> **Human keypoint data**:

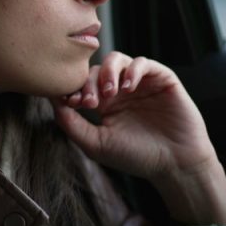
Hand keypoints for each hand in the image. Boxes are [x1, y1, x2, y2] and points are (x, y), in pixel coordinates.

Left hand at [51, 51, 225, 224]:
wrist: (175, 165)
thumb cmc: (135, 156)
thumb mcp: (95, 143)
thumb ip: (70, 123)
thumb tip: (50, 99)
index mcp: (103, 103)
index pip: (82, 83)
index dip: (73, 88)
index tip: (70, 102)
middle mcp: (120, 89)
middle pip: (96, 69)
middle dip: (88, 83)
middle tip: (89, 102)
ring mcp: (140, 82)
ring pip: (117, 59)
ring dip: (108, 72)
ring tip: (109, 92)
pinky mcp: (162, 79)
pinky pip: (143, 62)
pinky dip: (132, 70)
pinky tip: (127, 88)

> **What this task involves**: Your answer must be the entries repeated exactly, with no pictures.

> **Solution to the problem**:
Hand keypoints for each hand in the image. Boxes are [x1, y1, x2, y2] and points are (x, y), in pixel coordinates.

Left hand at [51, 51, 225, 224]:
wrist: (175, 165)
thumb cmc: (135, 156)
thumb mcp: (95, 143)
thumb ip: (70, 123)
thumb tip: (50, 99)
index mcp: (103, 103)
index pip: (82, 83)
index dip: (73, 88)
index tip: (70, 102)
middle mcp: (120, 89)
middle pip: (96, 69)
middle dip: (88, 83)
middle tip: (89, 102)
ring mcp: (140, 82)
ring pip: (117, 59)
ring dip: (108, 72)
ring tip: (109, 92)
pinky mcp: (162, 79)
pinky pip: (143, 62)
pinky dip: (132, 70)
pinky tip: (127, 88)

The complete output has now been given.